--- Data to examine Enclosed Below ---

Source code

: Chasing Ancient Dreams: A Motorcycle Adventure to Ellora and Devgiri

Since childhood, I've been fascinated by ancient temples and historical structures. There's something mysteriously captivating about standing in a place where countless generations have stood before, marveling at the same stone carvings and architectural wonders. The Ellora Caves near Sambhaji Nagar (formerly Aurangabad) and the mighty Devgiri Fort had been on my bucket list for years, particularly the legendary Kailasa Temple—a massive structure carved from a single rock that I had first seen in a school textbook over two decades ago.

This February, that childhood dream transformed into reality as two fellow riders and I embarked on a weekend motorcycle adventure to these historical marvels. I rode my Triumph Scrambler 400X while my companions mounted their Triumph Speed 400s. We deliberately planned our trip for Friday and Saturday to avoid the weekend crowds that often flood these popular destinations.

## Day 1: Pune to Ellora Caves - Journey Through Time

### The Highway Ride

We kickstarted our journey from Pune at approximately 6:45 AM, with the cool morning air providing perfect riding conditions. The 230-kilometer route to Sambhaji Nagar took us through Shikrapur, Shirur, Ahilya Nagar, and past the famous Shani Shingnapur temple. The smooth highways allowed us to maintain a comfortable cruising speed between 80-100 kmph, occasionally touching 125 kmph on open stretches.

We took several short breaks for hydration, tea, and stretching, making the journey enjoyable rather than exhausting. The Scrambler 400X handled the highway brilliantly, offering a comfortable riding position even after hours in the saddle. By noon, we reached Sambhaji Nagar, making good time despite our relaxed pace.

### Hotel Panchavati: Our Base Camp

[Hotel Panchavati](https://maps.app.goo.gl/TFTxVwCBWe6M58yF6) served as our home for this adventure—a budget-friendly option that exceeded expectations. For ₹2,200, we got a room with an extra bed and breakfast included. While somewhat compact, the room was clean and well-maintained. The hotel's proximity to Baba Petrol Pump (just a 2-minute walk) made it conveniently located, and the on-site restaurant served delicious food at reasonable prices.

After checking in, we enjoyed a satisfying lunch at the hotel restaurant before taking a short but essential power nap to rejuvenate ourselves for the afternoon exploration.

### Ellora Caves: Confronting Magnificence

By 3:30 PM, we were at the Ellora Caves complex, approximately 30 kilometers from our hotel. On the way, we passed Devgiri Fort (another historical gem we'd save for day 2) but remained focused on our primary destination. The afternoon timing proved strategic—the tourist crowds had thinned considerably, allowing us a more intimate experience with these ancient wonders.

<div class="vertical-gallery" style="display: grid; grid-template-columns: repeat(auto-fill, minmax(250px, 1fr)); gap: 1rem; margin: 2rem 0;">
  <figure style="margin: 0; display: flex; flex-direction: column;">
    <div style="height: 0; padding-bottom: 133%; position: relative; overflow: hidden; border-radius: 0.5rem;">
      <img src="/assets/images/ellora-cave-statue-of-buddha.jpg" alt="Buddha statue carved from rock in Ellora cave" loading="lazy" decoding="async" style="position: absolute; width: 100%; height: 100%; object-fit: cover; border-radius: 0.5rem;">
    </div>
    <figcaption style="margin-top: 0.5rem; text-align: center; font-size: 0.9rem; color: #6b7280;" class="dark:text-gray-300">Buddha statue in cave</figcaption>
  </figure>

--- End of Enclosed Data to examine ---

Required work »
Every single record must be transcribed exactly as it stands.

Task output »
Source code

: Chasing Ancient Dreams: A Motorcycle Adventure to Ellora and Devgiri

Since childhood, I've been fascinated by ancient temples and historical structures. There's something mysteriously captivating about standing in a place where countless generations have stood before, marveling at the same stone carvings and architectural wonders. The Ellora Caves near Sambhaji Nagar (formerly Aurangabad) and the mighty Devgiri Fort had been on my bucket list for years, particularly the legendary Kailasa Temple—a massive structure carved from a single rock that I had first seen in a school textbook over two decades ago.

This February, that childhood dream transformed into reality as two fellow riders and I embarked on a weekend motorcycle adventure to these historical marvels. I rode my Triumph Scrambler 400X while my companions mounted their Triumph Speed 400s. We deliberately planned our trip for Friday and Saturday to avoid the weekend crowds that often flood these popular destinations.

## Day 1: Pune to Ellora Caves - Journey Through Time

### The Highway Ride

We kickstarted our journey from Pune at approximately 6:45 AM, with the cool morning air providing perfect riding conditions. The 230-kilometer route to Sambhaji Nagar took us through Shikrapur, Shirur, Ahilya Nagar, and past the famous Shani Shingnapur temple. The smooth highways allowed us to maintain a comfortable cruising speed between 80-100 kmph, occasionally touching 125 kmph on open stretches.

We took several short breaks for hydration, tea, and stretching, making the journey enjoyable rather than exhausting. The Scrambler 400X handled the highway brilliantly, offering a comfortable riding position even after hours in the saddle. By noon, we reached Sambhaji Nagar, making good time despite our relaxed pace.

### Hotel Panchavati: Our Base Camp

[Hotel Panchavati](https://maps.app.goo.gl/TFTxVwCBWe6M58yF6) served as our home for this adventure—a budget-friendly option that exceeded expectations. For ₹2,200, we got a room with an extra bed and breakfast included. While somewhat compact, the room was clean and well-maintained. The hotel's proximity to Baba Petrol Pump (just a 2-minute walk) made it conveniently located, and the on-site restaurant served delicious food at reasonable prices.

After checking in, we enjoyed a satisfying lunch at the hotel restaurant before taking a short but essential power nap to rejuvenate ourselves for the afternoon exploration.

### Ellora Caves: Confronting Magnificence

By 3:30 PM, we were at the Ellora Caves complex, approximately 30 kilometers from our hotel. On the way, we passed Devgiri Fort (another historical gem we'd save for day 2) but remained focused on our primary destination. The afternoon timing proved strategic—the tourist crowds had thinned considerably, allowing us a more intimate experience with these ancient wonders.

<div class="vertical-gallery" style="display: grid; grid-template-columns: repeat(auto-fill, minmax(250px, 1fr)); gap: 1rem; margin: 2rem 0;">
  <figure style="margin: 0; display: flex; flex-direction: column;">
    <div style="height: 0; padding-bottom: 133%; position: relative; overflow: hidden; border-radius: 0.5rem;">
      <img src="/assets/images/ellora-cave-statue-of-buddha.jpg" alt="Buddha statue carved from rock in Ellora cave" loading="lazy" decoding="async" style="position: absolute; width: 100%; height: 100%; object-fit: cover; border-radius: 0.5rem;">
    </div>
    <figcaption style="margin-top: 0.5rem; text-align: center; font-size: 0.9rem; color: #6b7280;" class="dark:text-gray-300">Buddha statue in cave</figcaption>
  </figure>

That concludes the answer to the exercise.